The campaign advisers assigned to prepare Palin for media interviews and the veep debate couldn't have missed this quality. But they simply didn't trust her to perform adequately in those settings. She would need weeks of intense training and study. They were wrong, and at Palin's expense.
In the weeks after the convention, she was limited to two major TV interviews. When she did poorly in one--the Katie Couric interview--Democrats and hostile columnists unloaded, calling her unqualified to be vice president. There was little contrary evidence in the press by which to judge her or defend her.
I asked Palin whether she'd do things differently if she could repeat those weeks. She answered by silently mouthing "yes." When two aides--we were on a McCain-Palin bus with staff and security--said "yes" aloud, she chimed in, "Yes yes, yes, yes."
The alternative would have been what she's doing now: three or four talk radio shows a day, plus interviews on local TV and cable news, appearances on some national shows such as Saturday Night Live, and chats with local print reporters and a few national political writers.
It should have been obvious she could handle the media. When I spent nearly two hours with Palin last year at the governor's house in Juneau, I was struck by three things. She's very smart, brimming with self-confidence, and not intimidated by the media.
Now, despite her political talent, Palin's future is unclear. If McCain wins the election, that will simplify her political life. She'll be America's first female vice president and the most prominent national leader aside from McCain. And she'll be heir apparent to President McCain.
If McCain loses, she'll still be governor of Alaska. In fact, she'll be the state's most famous governor ever and its first political celebrity. That won't be enough to make her an influential player in national affairs. Palin, by the way, is unsure about her ultimate role in national politics even if McCain wins, but it's bound to be more complicated if he loses.
"I don't know what kind of role the Republican party would want me to play," she told me. "In the past, I have not been one to be considered for anything by the hierarchy of the party. Certainly not in my state. In some sense, I ran against my party."
Palin remains skeptical of Republicans. "I would love to promote the party ideals if we're going to live out the ideals and maybe allow other American voters to understand what the principles of the party are," she says. "We've got to be assured we have enough people in the party who will live out those ideals and it's not just rhetoric. Otherwise, I'd be wasting my time. There are a lot of things I would and should be doing."
There's a model, however, for a small state governor who wants to be a national politician. It's the Bill Clinton model.

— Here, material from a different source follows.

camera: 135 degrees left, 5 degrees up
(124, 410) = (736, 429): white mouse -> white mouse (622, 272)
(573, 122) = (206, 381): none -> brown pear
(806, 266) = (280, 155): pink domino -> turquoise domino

While he was merely governor of Arkansas, he spoke all over the country, headed a moderate Democratic organization, courted national political reporters, and connected with a group of smart, young political operatives.
Palin could do the same, but not easily. She has young children, no team of political strategists to advise her, and is from a state even more remote than Arkansas. Whether they know it or not, Republicans have a huge stake in Palin. If, after the election, they let her slip into political obscurity, they'll be making a tragic mistake.
Fred Barnes is executive editor of THE WEEKLY STANDARD.